» **What needs to be done**
Do the following statements agree with the passage introducing Marilyn Nelson? For each, answer yes or no and quote the words of the passage that decide it. 1. Nelson has served as poet laureate of Connecticut. 2. Nelson's books are written only for children. 3. Nelson is the first poet featured in this year's 30 Poets/30 Days.

[Document excerpt Boundary: Start]

Marilyn Nelson's books for adults and children have won so many awards and honors that I don't have space to list them all. She herself has received a Guggenheim fellowship and been the poet laureate of Connecticut. All those titles and honors, however, come from the fact that her writing connects on every level - helping us see people clearly, bringing a depth of emotion, creating laughter, and never shying away from her subjects. I promised myself I'd make it through April without gushing about any of the poets, but the only way I can do that is stop myself now and simply say I'm absolutely thrilled to have Marilyn Nelson here today to bring this year's 30 Poets/30 Days to a conclusion.

[Document excerpt Boundary: End]
[Entries supplied Boundary: Start]

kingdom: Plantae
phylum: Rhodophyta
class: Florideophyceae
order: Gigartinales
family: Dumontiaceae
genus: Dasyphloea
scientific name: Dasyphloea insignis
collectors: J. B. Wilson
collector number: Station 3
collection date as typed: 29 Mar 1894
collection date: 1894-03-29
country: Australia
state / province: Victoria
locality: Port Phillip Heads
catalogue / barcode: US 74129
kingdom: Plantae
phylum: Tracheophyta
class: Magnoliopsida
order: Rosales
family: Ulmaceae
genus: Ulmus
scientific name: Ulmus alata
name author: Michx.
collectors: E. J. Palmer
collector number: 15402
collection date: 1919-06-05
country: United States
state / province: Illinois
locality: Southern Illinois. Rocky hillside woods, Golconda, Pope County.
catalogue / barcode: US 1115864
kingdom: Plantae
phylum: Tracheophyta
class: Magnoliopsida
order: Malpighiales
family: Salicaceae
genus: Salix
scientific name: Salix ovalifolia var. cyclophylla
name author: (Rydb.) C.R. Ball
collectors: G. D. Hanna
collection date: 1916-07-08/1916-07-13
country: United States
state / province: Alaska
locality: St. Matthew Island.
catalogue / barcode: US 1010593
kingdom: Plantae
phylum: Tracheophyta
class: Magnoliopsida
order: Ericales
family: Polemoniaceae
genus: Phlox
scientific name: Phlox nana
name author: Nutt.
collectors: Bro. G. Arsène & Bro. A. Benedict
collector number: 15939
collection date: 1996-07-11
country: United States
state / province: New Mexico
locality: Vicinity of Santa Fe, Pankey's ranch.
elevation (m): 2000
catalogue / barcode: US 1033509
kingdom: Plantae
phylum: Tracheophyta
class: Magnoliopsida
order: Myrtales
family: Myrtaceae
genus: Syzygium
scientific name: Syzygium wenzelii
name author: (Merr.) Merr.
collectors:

[Entries supplied Boundary: End]

» **Response to this task**
1. Yes: "been the poet laureate of Connecticut"
2. No: "books for adults and children"
3. No: "to bring this year's 30 Poets/30 Days to a conclusion"